Tra quei blocchi di felpe nere che avanzavano a falange, sotto quei cappucci che coprivano i volti,
sotto i caschi integrali, spuntavano a decine code di cavallo, mani affusolate, corpi inequivocabilmente giovani e femminili. Qualcuno se lo aspettava?
Certo non i politici, asserragliati da tempo nel palazzo da dove dicono di governare il paese, certo non l’italiano medio inebetito da talk show, giochi a premio, festival “culturali” e canori. Forse qualcosa immaginavano le truppe d’italiani di serie B, gli emarginati o i cosiddetti “innominabili”, quelli democraticamente ignorati perché parlarne fa male all’immagine della nazione. Forse si aspettavano qualcosa di simile le famiglie dove queste ragazze “cattive” sono cresciute non come bambole perfette, aspiranti veline ma pronte a spostare cassonetti, scavalcare transenne, dare alle fiamme macchine, scaraventare estintori, picchiare rischiando di essere picchiate.

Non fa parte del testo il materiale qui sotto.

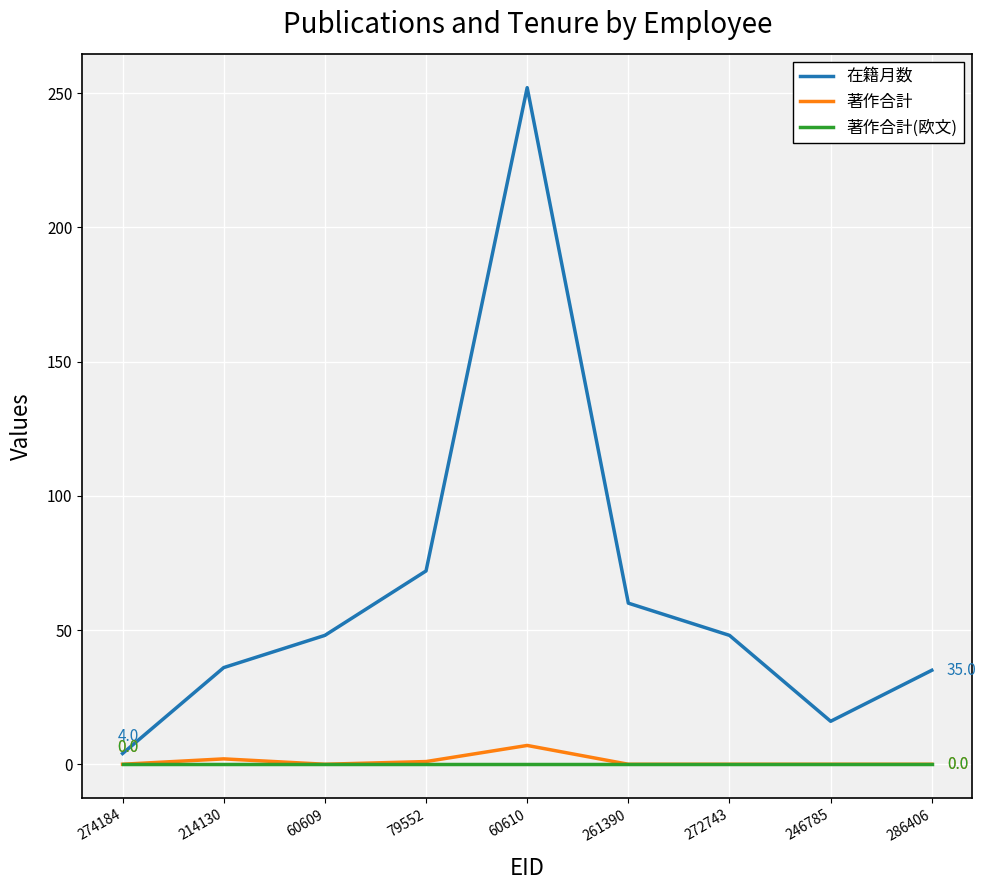

Which series has the largest total across all categories?

在籍月数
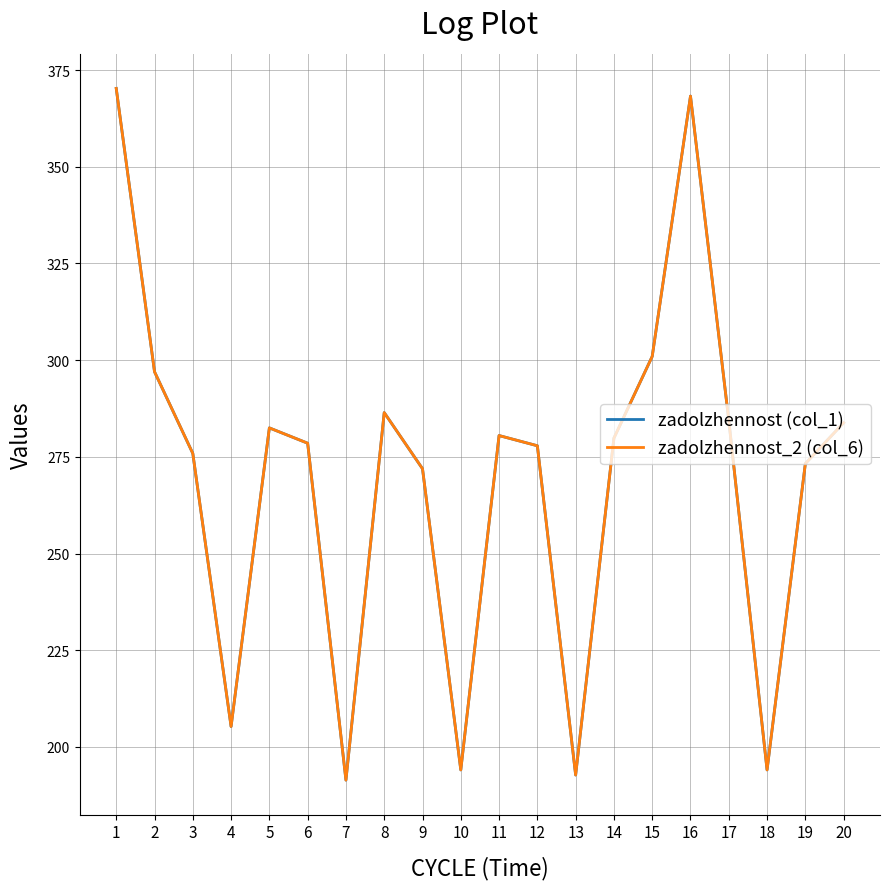

Which category has the highest value in the zadolzhennost (col_1) series?

1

E’ una parte dell’Italia nascosta che ogni tanto riemerge per ricordare che ha sempre pagato per tutti, non crede più a nulla e nessuno; avvisa che le passeggiate, le urla di protesta sono finite perché dopo resta tutto come prima, peggio di prima.
Può non essere un passo avanti e non è quello che ci piace, ma il segnale è lampante: Se le cose vanno avanti così, dimenticatevi le ragazze con un fiore in bocca e abituatevi a non vederle più in faccia.